There has been some most excellent girl power on display lately. Can I use that term without sounding condescending or patronising? I sure hope so. Rachel Musgrave climbed her first V8, the Quantum Field shadowpiece Anthrax. Nice work Rach. It was also climbed by visiting American yummy mummy Carrie Cooper on her very last day at Castle Hill. She said it was the scariest thing she’d ever done, which is a shame, if we’d known that sort of information earlier we would have put her on some other things while she was around. Zac Orme (who shall henceforth be referred to as ZacAtak™) flashed this problem. He’s pretty flash though and we expect that kind of thing from him.

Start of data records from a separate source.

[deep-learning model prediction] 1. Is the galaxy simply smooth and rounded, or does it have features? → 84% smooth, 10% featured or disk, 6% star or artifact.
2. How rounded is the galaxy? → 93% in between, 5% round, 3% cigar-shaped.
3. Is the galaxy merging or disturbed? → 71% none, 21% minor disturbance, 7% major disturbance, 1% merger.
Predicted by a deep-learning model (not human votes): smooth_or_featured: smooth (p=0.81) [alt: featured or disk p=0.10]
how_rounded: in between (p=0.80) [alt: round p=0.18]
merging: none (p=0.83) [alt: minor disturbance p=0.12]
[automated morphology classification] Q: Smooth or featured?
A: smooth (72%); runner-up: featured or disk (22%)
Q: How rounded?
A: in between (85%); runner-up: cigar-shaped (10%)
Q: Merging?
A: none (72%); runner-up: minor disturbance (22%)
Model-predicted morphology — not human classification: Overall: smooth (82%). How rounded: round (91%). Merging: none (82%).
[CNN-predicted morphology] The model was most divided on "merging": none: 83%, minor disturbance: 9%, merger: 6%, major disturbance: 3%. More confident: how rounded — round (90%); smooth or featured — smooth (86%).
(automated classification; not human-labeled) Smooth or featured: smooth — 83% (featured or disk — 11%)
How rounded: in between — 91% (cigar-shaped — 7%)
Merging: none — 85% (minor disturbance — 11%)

In fact, he’s flash enough to get the second ascent of Minnesota Fats V10. Minnesota Fats is a heretofore unrepeated Derek Thatcher problem smack in the middle of Quantum Field. It is big, it is hard, it is a unique set of moves, in short, its excellent. ZacAtak™ was buoyed by the presence of an enormous gymnastics-style crash pad courtesy of Tools Of The Adventure. On the same day ZacAtak™ climbed The Outcast and The Joker, both V9. Huh.

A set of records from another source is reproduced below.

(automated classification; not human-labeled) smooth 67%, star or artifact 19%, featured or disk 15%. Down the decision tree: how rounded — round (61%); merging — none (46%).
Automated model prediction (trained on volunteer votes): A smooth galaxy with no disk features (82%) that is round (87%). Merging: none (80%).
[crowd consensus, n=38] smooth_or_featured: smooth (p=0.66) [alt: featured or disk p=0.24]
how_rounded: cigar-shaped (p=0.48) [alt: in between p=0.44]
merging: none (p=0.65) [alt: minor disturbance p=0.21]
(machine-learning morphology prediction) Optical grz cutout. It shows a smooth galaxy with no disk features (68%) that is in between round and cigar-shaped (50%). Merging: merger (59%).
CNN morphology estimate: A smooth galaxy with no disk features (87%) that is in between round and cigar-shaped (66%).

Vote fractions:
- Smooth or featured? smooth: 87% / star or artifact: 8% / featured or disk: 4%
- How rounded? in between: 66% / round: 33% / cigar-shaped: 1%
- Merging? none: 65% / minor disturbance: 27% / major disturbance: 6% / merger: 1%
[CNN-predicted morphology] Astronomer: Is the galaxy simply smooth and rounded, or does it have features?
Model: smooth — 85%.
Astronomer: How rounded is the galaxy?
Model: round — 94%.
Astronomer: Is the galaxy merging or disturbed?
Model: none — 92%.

Most recently there was a flurry of activity at Wuthering Heights yesterday involving the establishment of no less than six new problems. Perhaps the best of these was a sit start put up by Matt (Everhard) Evrard which he called Captain Weenie. It is on the small boulder close to Gogo Yubari. Matt is pretty old school, but he’s not so old school he won’t sink to the level of doing sit starts. However, he’s not new school enough to know that all the ‘captain’ problems are at Flock Hill. I guess he hasn’t seen Kill Bill.  Still, nice work on beating out the circling jackals and getting the FA. It was repeated in short succession by Derek Thatcher (flash) and Rachel (who got the assist with earlier beta collection). Matt, who has obviously been spending too much time with Derek, suggested this problem was V2. I’d say its more like a six (and everyone knows that what I think is what really matters).

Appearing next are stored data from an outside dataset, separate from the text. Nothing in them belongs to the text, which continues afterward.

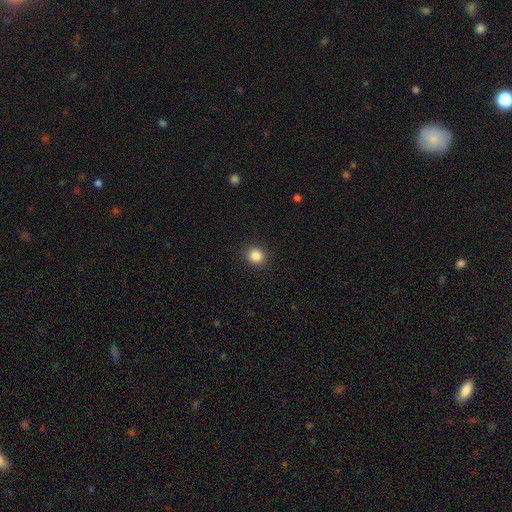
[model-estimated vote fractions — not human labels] Smooth or featured: smooth — 86% (star or artifact — 10%)
How rounded: round — 87% (in between — 12%)
Merging: none — 91% (minor disturbance — 6%)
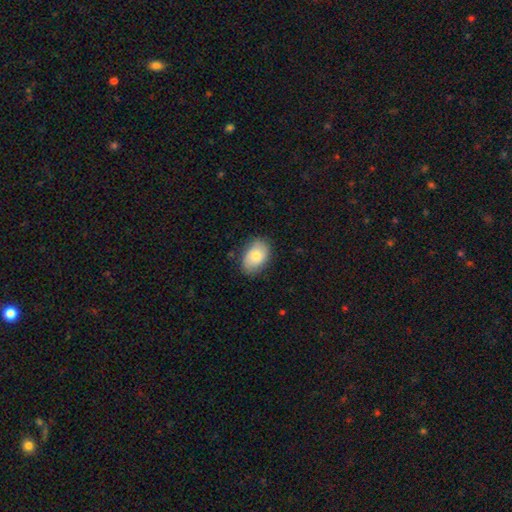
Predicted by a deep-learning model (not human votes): This appears to be a smooth galaxy with no disk features (79%) that is in between round and cigar-shaped (87%). Merging: none (81%).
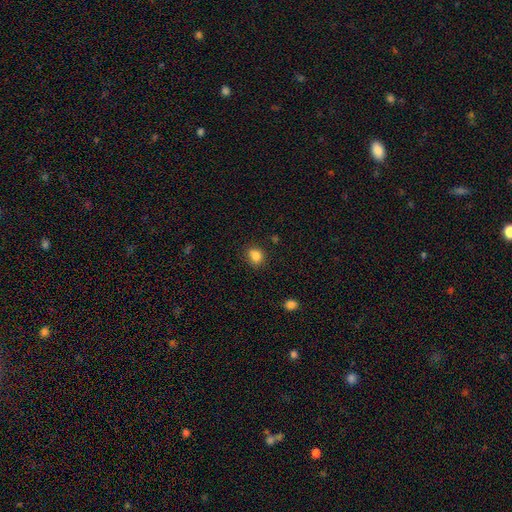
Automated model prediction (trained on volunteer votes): A smooth galaxy with no disk features (84%) that is round (58%).

Vote fractions:
- Smooth or featured? smooth: 84% / star or artifact: 11% / featured or disk: 5%
- How rounded? round: 58% / in between: 41% / cigar-shaped: 1%
- Merging? none: 76% / minor disturbance: 16% / merger: 5% / major disturbance: 4%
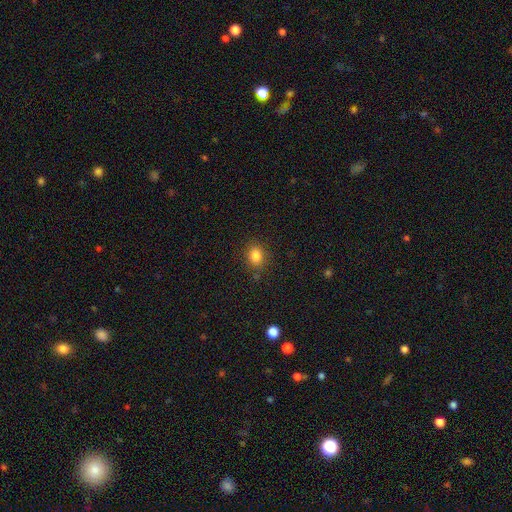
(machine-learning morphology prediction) smooth_or_featured: smooth (p=0.83) [alt: star or artifact p=0.11]
how_rounded: in between (p=0.52) [alt: round p=0.47]
merging: none (p=0.84) [alt: minor disturbance p=0.11]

The other new problems were a sit start right next door with some lovely gastons courtesy of first-ascent-machine Derek, the last unclimbed line on the Buffalo Bill boulder now named Jesse James (also by Derek), a dirty crack penetrated only by Kester Brown, a backwards ramp-jump problem in the style of yours truly and fittingly dubbed Fosbury Flop and finally a nice rock over problem by ZacAtak™ on the same over-the-fence boulder as Fosbury Flop (we’ll be back to this boulder soon).